_TASK INSTRUCTIONS:_ Copy part of the book review below word for word. Begin at the words "With Fran at" and stop after "have unexpected consequences.".

DOCUMENT PASSAGE section start

Good life just over the hill
Coming to terms with her own ageing gives Margaret Drabble a deep connection with baby boomers.
In the 1960s, thousands of young baby-boomer women, including me, read Margaret Drabble’s early novels with astonished gratitude that at last a gifted writer understood them and their post-war lives. Now Drabble, like us, is coming to terms with ageing. It is, of course, the rising dark flood of the title; but that encompasses real floods, too, in the British countryside and the seas around the Canary Islands. It also evokes the swelling waves of refugees trying to escape their intolerable lives.
The promos for this book make great play with “dark” and “glittering”, but that’s far too dramatic – sombre, flickering, gleaming is more like it. As Drabble unfolds the interweaving stories of her cast, most of them in their seventies, she gently and adroitly brings them all to moving, poignant life.
The central figure is Fran, living alone in her grotty tower block – a choice she did not have to make, and one that none of her friends and family understand – and still determinedly relishing her work as an expert in assisted living for the elderly. She mourns Hamish, her lost love, looks after Claude, her bedridden ex, cherishes her lifelong friends, worries about her unhappy son and daughter, rejoices in an unexpectedly perfect soft-boiled egg and struggles to keep despair at bay.
With Fran at its heart, the complex web of connections among the cast is skilfully spun outward. So we meet Bennett and his devoted, much younger partner, Ivor, ensconced (and perhaps trapped) in their beautiful house in the Canaries, through Fran’s son Christopher, who is trying to deal with the sudden death of his partner, Sara. The quietly compelling plot focuses, as you might expect, on accident, illness and death, but often these occur in unpredictable ways and have unexpected consequences.
I don’t think anyone has written better about old age as we know it now, in both male and female guises.

DOCUMENT PASSAGE section end
RECORDS PROVIDED section start

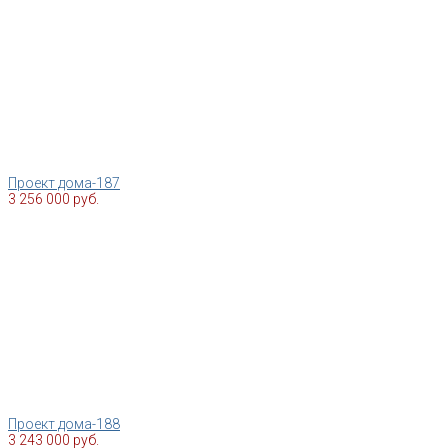
Проект дома-187
3 256 000 руб.
Проект дома-188
3 243 000 руб.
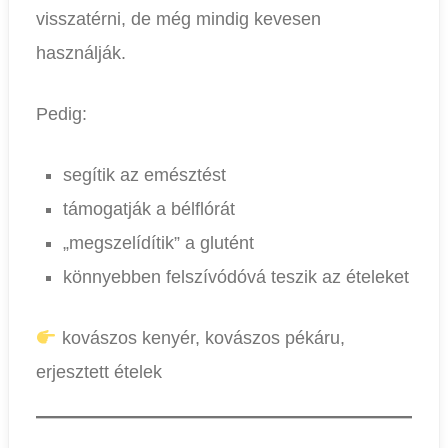
visszatérni, de még mindig kevesen
használják.
Pedig:
segítik az emésztést
támogatják a bélflórát
„megszelídítik” a glutént
könnyebben felszívódóvá teszik az ételeket
kovászos kenyér, kovászos pékáru,
erjesztett ételek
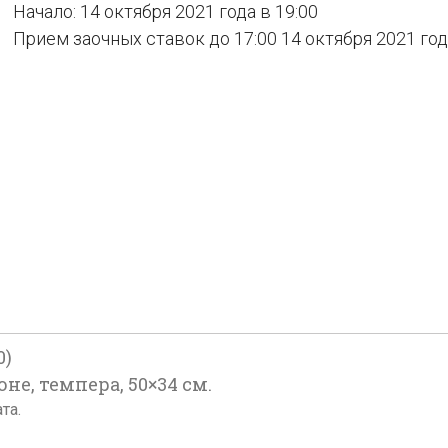
Начало: 14 октября 2021 года в 19:00
Прием заочных ставок до 17:00 14 октября 2021 го
0)
оне, темпера, 50×34 см.
та.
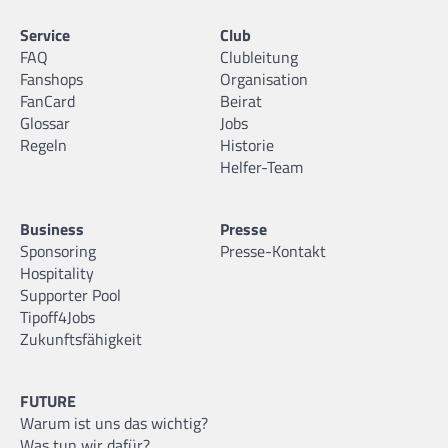
Service
Club
FAQ
Clubleitung
Fanshops
Organisation
FanCard
Beirat
Glossar
Jobs
Regeln
Historie
Helfer-Team
Business
Presse
Sponsoring
Presse-Kontakt
Hospitality
Supporter Pool
Tipoff4Jobs
Zukunftsfähigkeit
FUTURE
Warum ist uns das wichtig?
Was tun wir dafür?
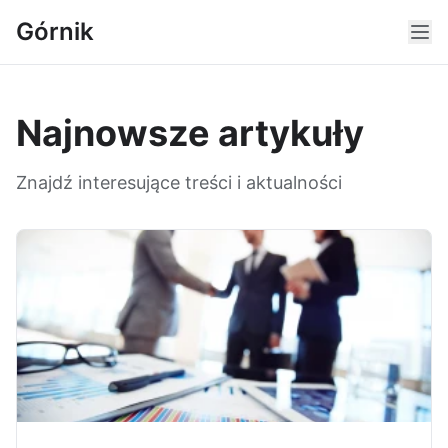
Górnik
Najnowsze artykuły
Znajdź interesujące treści i aktualności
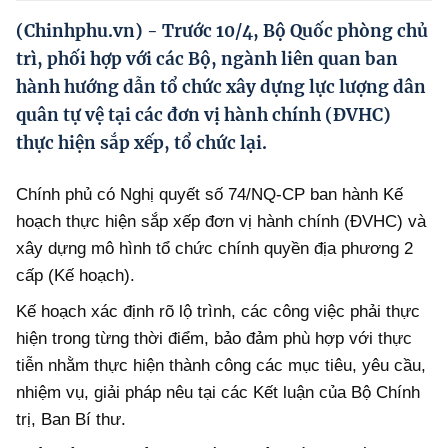
Hướng dẫn thực hiện chính sách
(Chinhphu.vn) - Trước 10/4, Bộ Quốc phòng chủ
Phát triển kinh tế tư nhân và doanh nghiệp dân tộc
trì, phối hợp với các Bộ, ngành liên quan ban
hành hướng dẫn tổ chức xây dựng lực lượng dân
Ocop và chuỗi giá trị Nông sản
quân tự vệ tại các đơn vị hành chính (ĐVHC)
Kinh tế tư nhân
thực hiện sắp xếp, tổ chức lại.
Doanh nghiệp dân tộc
Chính phủ có Nghị quyết số 74/NQ-CP ban hành Kế
Khác
hoạch thực hiện sắp xếp đơn vị hành chính (ĐVHC) và
xây dựng mô hình tổ chức chính quyền địa phương 2
Video
cấp (Kế hoạch).
Photo
Kế hoạch xác định rõ lộ trình, các công việc phải thực
hiện trong từng thời điểm, bảo đảm phù hợp với thực
tiễn nhằm thực hiện thành công các mục tiêu, yêu cầu,
nhiệm vụ, giải pháp nêu tại các Kết luận của Bộ Chính
trị, Ban Bí thư.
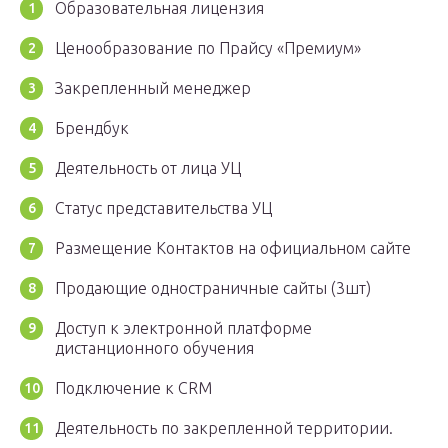
Образовательная лицензия
Ценообразование по Прайсу «Премиум»
Закрепленный менеджер
Брендбук
Деятельность от лица УЦ
Статус представительства УЦ
Размещение Контактов на официальном сайте
Продающие одностраничные сайты (3шт)
Доступ к электронной платформе
дистанционного обучения
Подключение к CRM
Деятельность по закрепленной территории.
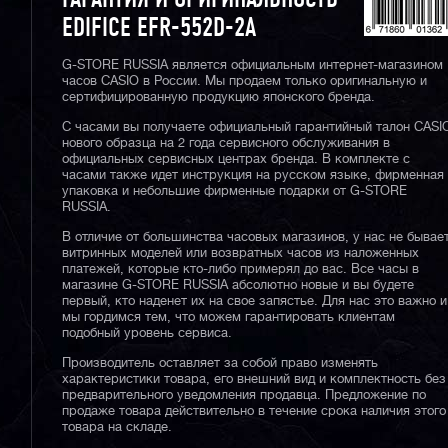
ГАРАНТИЯ И ОРИГИНАЛЬНОСТЬ
EDIFICE EFR-552D-2A
G-STORE RUSSIA является официальным интернет-магазином
часов CASIO в России. Мы продаем только оригинальную и
сертифицированную продукцию японского бренда.
С часами вы получаете официальный гарантийный талон CASI
нового образца на 2 года сервисного обслуживания в
официальных сервисных центрах бренда. В комплекте с
часами также идет инструкция на русском языке, фирменная
упаковка и небольшие фирменные подарки от G-STORE
RUSSIA.
В отличие от большинства часовых магазинов, у нас не бывае
витринных моделей или возвратных часов из наложенных
платежей, которые кто-либо примерял до вас. Все часы в
магазине G-STORE RUSSIA абсолютно новые и вы будете
первый, кто наденет их на свое запястье. Для нас это важно и
мы гордимся тем, что можем гарантировать клиентам
подобный уровень сервиса.
Производитель оставляет за собой право изменять
характеристики товара, его внешний вид и комплектность без
предварительного уведомления продавца. Предложение по
продаже товара действительно в течение срока наличия этого
товара на складе.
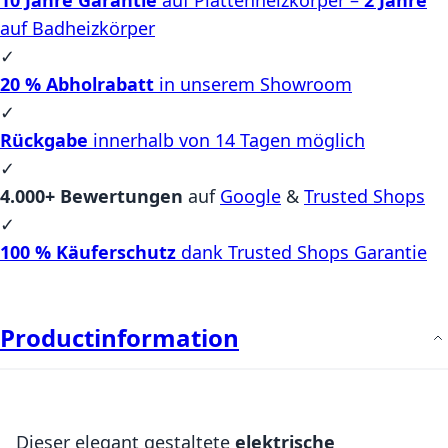
auf Badheizkörper
✓
20 % Abholrabatt
in unserem Showroom
✓
Rückgabe
innerhalb von 14 Tagen möglich
✓
4.000+ Bewertungen
auf
Google
&
Trusted Shops
✓
100 % Käuferschutz
dank Trusted Shops Garantie
Productinformation
Dieser elegant gestaltete
elektrische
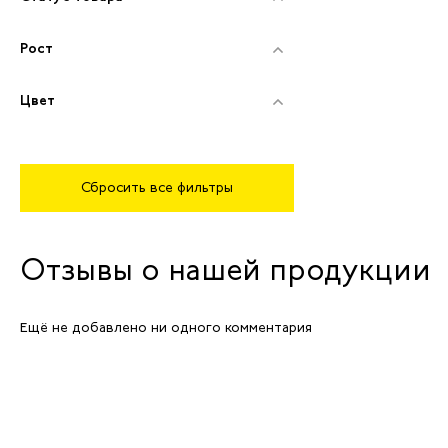
Рост
Цвет
Сбросить все фильтры
Отзывы о нашей продукции
Ещё не добавлено ни одного комментария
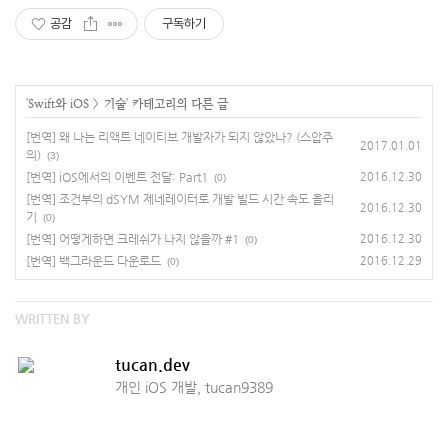
공감
구독하기
'
Swift와 iOS
>
기술
' 카테고리의 다른 글
[번역] 왜 나는 리액트 네이티브 개발자가 되지 않았나? (스압주
2017.01.01
의)
(3)
[번역] iOS에서의 이벤트 전달: Part1
2016.12.30
(0)
[번역] 조건부의 dSYM 제네레이터로 개발 빌드 시간 속도 올리
2016.12.30
기
(0)
[번역] 어떻게하면 크레쉬가 나지 않을까 #1
2016.12.30
(0)
[번역] 백그라운드 다운로드
2016.12.29
(0)
WRITTEN BY
tucan.dev
개인 iOS 개발, tucan9389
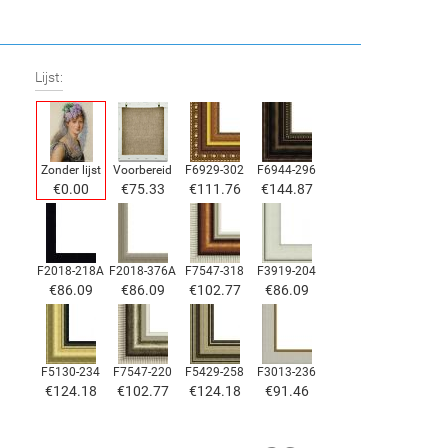
Lijst:
Zonder lijst
Voorbereid
F6929-302
F6944-296
€
0.00
€
75.33
€
111.76
€
144.87
F2018-218A
F2018-376A
F7547-318
F3919-204
€
86.09
€
86.09
€
102.77
€
86.09
F5130-234
F7547-220
F5429-258
F3013-236
€
124.18
€
102.77
€
124.18
€
91.46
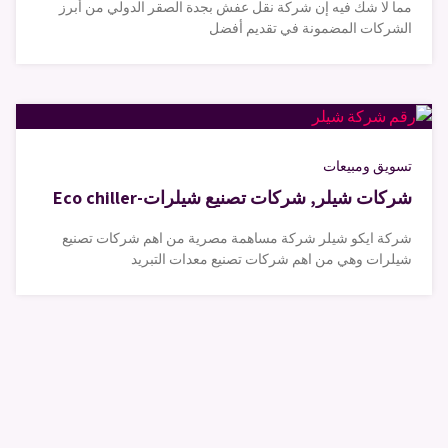
مما لا شك فيه إن شركة نقل عفش بجدة الصقر الدولي من أبرز
الشركات المضمونة في تقديم أفضل
تسويق ومبيعات
شركات شيلر, شركات تصنيع شيلرات-Eco chiller
شركة ايكو شيلر شركة مساهمة مصرية من اهم شركات تصنيع
شيلرات وهي من اهم شركات تصنيع معدات التبريد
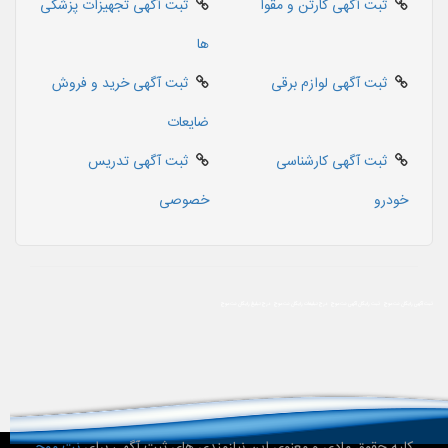
ثبت آگهی کارتن و مقوا
ثبت آگهی تجهیزات پزشکی
ها
ثبت آگهی لوازم برقی
ثبت آگهی خرید و فروش
ضایعات
ثبت آگهی کارشناسی
ثبت آگهی تدریس
خودرو
خصوصی
ثبت آگهی رایگان نت موج
ثبت رایگان آگهی نت موج
درج تبلیغات رایگان نت موج
درج تبلیغ رایگان نت موج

RECORDS PROVIDED section end

_PROBLEM SOLUTION:_
With Fran at its heart, the complex web of connections among the cast is skilfully spun outward. So we meet Bennett and his devoted, much younger partner, Ivor, ensconced (and perhaps trapped) in their beautiful house in the Canaries, through Fran’s son Christopher, who is trying to deal with the sudden death of his partner, Sara. The quietly compelling plot focuses, as you might expect, on accident, illness and death, but often these occur in unpredictable ways and have unexpected consequences.